Loud harsh bangs when you drive over a bump often indicate worn or broken suspension components. Put it it up on jack-stands, climb underneath, and carefully inspect the situation to prevent unpleasant surprises, especially on a horse trailer.
Rattles are usually things like stall dividers, doors, and windows. Generally these can be mitigated to some extent by "loading" the hinges. Get a handful of the heavy rubber "trucker" bungies, and use them to put the pivot points under tension. How much you can accomplish varies, but it's worth a try, 'cause the other option is to replace the hinges, and that gets spendy PDQ.


----------



## horselovinguy (Oct 1, 2013)

george the mule said:


> Rattles are usually things like stall dividers, doors, and windows. Generally these can be mitigated to some extent by "loading" the hinges. Get a handful of the heavy rubber "trucker" bungies, and use them to put the pivot points under tension. How much you can accomplish varies, but it's worth a try, 'cause the other option is to replace the hinges, and that gets spendy PDQ.

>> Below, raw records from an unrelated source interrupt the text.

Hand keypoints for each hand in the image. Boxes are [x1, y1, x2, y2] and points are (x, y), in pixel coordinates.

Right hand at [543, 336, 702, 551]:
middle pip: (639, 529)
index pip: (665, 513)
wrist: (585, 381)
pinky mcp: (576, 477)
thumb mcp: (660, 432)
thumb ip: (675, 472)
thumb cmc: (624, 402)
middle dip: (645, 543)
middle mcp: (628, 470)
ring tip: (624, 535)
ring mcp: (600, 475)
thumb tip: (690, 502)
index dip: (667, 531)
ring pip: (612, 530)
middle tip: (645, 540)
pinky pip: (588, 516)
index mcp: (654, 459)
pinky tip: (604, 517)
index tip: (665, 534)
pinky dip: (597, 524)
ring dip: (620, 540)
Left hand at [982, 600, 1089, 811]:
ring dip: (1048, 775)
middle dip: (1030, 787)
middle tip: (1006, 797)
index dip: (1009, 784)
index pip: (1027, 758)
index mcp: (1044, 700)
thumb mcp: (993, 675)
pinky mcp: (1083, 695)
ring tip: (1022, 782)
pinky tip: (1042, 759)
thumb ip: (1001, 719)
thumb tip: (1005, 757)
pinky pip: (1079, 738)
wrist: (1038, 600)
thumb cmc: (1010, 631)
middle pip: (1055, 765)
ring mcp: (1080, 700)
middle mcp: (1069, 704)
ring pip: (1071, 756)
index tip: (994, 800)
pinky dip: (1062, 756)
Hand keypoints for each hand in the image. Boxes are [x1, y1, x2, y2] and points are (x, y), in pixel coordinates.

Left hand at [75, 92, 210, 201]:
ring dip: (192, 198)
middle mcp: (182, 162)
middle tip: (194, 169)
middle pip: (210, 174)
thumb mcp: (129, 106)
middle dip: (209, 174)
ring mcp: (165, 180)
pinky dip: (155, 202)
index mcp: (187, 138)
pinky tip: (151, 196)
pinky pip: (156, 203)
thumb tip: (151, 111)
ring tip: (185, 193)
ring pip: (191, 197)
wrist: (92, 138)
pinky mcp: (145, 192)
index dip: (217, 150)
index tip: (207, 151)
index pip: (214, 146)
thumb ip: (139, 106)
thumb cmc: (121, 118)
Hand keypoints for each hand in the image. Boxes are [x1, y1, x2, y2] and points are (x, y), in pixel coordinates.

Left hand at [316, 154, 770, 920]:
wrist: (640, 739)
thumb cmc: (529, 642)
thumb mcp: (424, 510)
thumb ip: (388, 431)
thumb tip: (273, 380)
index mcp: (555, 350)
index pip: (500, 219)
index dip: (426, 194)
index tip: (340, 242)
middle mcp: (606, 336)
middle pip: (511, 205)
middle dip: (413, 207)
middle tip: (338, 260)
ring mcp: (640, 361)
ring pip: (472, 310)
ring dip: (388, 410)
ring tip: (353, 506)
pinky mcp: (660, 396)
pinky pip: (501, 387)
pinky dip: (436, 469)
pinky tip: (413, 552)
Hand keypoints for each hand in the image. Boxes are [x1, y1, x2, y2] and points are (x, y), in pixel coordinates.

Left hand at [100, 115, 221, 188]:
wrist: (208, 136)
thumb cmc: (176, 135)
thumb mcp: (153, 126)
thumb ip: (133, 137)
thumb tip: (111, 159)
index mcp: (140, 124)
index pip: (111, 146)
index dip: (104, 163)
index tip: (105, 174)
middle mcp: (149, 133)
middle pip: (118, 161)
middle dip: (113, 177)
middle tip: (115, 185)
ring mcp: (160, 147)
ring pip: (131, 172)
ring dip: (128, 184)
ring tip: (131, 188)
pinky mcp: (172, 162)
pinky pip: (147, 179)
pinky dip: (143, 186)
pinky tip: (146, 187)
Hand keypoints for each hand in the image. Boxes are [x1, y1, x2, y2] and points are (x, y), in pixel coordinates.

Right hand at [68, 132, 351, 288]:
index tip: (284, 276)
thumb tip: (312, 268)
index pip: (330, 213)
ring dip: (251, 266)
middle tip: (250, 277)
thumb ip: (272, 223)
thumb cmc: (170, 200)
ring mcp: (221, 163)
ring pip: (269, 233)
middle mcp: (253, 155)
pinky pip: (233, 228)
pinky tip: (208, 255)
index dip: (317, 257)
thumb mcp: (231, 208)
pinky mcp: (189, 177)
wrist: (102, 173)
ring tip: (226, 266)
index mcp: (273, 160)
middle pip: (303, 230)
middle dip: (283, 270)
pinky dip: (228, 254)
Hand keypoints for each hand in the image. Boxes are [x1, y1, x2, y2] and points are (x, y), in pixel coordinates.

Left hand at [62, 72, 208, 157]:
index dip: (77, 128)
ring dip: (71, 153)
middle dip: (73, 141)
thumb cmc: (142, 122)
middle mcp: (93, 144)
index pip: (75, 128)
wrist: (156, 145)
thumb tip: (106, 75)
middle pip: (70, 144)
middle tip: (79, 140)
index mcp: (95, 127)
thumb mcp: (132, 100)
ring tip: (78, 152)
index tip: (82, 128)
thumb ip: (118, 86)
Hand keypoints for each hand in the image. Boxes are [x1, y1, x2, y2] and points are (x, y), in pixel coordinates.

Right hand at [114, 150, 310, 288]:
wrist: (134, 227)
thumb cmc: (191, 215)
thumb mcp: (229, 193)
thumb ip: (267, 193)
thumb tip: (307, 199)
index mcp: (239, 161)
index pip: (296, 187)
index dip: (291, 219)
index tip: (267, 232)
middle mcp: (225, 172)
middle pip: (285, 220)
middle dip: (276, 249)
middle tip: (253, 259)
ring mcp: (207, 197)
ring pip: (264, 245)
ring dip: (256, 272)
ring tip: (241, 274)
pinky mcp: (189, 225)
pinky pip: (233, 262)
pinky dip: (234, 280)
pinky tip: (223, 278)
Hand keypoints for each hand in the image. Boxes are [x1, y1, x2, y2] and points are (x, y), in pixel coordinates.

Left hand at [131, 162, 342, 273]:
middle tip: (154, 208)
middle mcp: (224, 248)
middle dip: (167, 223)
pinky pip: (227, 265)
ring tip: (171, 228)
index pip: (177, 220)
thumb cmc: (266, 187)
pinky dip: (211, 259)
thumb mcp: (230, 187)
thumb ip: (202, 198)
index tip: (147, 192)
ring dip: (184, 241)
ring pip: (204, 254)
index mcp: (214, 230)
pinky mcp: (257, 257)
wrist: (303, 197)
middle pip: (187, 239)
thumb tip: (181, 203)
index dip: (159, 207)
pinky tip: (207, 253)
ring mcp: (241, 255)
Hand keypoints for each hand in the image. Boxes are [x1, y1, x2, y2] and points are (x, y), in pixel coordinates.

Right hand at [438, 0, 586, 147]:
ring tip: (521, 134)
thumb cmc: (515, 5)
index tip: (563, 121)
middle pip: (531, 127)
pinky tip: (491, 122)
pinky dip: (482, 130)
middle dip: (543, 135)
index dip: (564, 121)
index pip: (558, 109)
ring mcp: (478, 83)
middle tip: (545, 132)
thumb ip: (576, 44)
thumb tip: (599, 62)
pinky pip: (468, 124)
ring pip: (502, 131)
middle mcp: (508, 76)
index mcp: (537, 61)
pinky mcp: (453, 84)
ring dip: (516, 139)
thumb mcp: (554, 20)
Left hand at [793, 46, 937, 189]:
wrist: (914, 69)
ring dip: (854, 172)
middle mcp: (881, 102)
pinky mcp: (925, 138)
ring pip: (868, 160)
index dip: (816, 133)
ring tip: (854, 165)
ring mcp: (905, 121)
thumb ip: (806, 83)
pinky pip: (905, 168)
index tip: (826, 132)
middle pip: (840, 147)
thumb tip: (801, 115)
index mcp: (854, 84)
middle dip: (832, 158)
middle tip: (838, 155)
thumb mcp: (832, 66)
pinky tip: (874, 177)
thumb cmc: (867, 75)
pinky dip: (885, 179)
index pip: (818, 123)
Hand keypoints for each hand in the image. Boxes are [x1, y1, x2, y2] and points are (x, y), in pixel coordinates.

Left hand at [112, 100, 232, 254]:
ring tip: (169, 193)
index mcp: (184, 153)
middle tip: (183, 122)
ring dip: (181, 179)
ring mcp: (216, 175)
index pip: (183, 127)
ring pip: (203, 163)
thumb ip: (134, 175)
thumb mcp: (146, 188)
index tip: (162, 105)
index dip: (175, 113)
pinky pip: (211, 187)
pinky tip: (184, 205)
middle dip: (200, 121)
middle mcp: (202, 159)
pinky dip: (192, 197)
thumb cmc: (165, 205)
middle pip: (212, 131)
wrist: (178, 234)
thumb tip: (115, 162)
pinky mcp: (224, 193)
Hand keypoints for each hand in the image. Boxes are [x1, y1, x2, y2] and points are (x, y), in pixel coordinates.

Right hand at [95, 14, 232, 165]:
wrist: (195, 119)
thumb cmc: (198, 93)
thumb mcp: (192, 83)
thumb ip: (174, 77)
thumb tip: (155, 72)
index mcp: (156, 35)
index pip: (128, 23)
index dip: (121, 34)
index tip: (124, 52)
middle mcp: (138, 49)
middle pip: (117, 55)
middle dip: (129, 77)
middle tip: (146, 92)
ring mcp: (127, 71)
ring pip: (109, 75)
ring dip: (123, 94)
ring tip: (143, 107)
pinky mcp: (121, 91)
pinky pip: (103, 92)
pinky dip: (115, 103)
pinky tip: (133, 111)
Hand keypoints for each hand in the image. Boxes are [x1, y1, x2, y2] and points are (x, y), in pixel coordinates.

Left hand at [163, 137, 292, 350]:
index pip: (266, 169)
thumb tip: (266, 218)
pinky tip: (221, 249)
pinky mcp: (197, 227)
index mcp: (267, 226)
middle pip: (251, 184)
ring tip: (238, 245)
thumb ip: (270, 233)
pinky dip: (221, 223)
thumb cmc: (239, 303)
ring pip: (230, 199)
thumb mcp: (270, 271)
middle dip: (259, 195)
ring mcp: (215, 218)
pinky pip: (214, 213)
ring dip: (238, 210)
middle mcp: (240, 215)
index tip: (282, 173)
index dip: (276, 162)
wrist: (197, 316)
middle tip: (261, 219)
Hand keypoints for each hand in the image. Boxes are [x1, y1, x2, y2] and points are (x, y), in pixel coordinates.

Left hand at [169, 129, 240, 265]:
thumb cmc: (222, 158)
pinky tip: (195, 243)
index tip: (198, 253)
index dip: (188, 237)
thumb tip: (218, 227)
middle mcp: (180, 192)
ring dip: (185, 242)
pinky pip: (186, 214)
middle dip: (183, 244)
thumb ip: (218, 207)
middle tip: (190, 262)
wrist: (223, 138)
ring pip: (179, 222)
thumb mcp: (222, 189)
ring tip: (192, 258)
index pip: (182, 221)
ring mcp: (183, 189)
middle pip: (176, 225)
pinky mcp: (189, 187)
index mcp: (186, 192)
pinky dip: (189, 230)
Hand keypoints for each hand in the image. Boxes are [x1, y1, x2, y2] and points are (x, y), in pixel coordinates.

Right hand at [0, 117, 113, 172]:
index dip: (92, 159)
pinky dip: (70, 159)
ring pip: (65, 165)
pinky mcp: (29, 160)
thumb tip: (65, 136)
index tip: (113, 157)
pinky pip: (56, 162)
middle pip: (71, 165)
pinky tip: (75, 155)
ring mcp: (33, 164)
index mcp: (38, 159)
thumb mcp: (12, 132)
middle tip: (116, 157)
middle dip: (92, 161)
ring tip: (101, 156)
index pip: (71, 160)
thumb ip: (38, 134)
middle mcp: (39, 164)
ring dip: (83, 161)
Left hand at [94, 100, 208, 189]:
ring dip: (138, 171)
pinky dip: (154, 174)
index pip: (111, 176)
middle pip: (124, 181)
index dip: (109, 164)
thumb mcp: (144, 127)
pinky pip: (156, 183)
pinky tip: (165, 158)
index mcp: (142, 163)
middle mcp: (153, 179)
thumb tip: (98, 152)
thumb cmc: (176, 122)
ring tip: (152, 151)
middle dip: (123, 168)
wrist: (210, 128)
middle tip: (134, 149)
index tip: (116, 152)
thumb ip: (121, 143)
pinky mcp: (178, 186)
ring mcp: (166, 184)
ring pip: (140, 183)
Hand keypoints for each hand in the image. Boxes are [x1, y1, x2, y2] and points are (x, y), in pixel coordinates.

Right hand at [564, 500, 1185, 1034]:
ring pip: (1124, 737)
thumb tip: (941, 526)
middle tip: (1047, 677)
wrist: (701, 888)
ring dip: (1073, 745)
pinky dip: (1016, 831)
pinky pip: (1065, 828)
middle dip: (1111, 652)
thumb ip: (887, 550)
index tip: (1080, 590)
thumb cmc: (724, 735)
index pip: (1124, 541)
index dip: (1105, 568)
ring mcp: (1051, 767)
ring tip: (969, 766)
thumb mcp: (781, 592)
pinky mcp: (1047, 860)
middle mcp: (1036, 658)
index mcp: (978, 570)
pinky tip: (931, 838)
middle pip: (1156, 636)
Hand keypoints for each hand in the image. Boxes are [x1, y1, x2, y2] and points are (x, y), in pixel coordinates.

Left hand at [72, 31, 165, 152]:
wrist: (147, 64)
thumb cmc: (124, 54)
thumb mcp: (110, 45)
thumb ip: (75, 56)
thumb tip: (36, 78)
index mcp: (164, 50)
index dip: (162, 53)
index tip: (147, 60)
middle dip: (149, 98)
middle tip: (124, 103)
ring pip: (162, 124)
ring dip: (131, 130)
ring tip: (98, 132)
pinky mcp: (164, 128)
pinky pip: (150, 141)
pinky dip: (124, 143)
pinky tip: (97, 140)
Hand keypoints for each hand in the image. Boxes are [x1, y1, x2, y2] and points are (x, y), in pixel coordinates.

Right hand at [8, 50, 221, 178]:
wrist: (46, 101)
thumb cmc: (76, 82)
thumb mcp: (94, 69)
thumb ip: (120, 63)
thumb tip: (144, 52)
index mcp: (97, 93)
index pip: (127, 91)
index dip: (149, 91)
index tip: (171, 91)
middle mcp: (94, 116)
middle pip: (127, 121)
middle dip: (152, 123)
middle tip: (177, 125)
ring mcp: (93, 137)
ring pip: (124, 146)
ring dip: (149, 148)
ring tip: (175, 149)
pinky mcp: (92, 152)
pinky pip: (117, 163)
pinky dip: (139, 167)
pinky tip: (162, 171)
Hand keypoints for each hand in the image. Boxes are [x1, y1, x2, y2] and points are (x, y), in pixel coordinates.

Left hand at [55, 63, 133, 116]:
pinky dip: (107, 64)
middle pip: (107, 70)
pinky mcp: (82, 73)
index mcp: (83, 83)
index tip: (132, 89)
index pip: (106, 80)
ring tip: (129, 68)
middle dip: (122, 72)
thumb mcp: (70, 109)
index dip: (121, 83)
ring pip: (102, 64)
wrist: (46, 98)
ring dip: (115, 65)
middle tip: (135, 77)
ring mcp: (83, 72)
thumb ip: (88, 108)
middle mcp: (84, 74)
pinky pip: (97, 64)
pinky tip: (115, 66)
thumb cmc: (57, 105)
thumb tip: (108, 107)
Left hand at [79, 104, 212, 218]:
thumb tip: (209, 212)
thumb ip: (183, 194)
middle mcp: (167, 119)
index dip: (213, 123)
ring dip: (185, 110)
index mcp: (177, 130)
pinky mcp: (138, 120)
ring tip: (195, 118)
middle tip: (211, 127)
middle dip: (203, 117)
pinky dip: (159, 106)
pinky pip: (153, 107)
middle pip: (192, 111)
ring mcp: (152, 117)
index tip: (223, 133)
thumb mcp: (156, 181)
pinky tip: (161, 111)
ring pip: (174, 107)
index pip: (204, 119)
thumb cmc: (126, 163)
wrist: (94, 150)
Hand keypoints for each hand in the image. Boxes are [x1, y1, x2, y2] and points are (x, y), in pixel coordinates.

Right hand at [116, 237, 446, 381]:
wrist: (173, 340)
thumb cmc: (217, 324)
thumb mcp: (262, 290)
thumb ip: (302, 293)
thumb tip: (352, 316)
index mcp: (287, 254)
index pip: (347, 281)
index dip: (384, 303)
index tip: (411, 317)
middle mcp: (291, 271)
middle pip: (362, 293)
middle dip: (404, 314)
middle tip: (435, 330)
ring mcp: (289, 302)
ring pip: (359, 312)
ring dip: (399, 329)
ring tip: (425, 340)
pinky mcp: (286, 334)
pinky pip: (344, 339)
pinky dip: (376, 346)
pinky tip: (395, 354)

We do that "loading" George...
I use the small stick-on chair glide pads you use to protect floors from scraping chair feet or furniture.
1 pad per issue makes a much quieter trailer to tow around..
Our trailer is steel, a stock style and can BANG, *BANG* and more _*BANG!!!*_
Those pads are magical...
We now sport them on the escape doors, dividers, tack compartment, windows that open/close and yes, the steel horse entry door...they flatten easily and no water entry happens either.
Since they are so cheap, when they get to flat we toss em and put in new ones for a quieter ride for the babies {and us}...  
🐴...


----------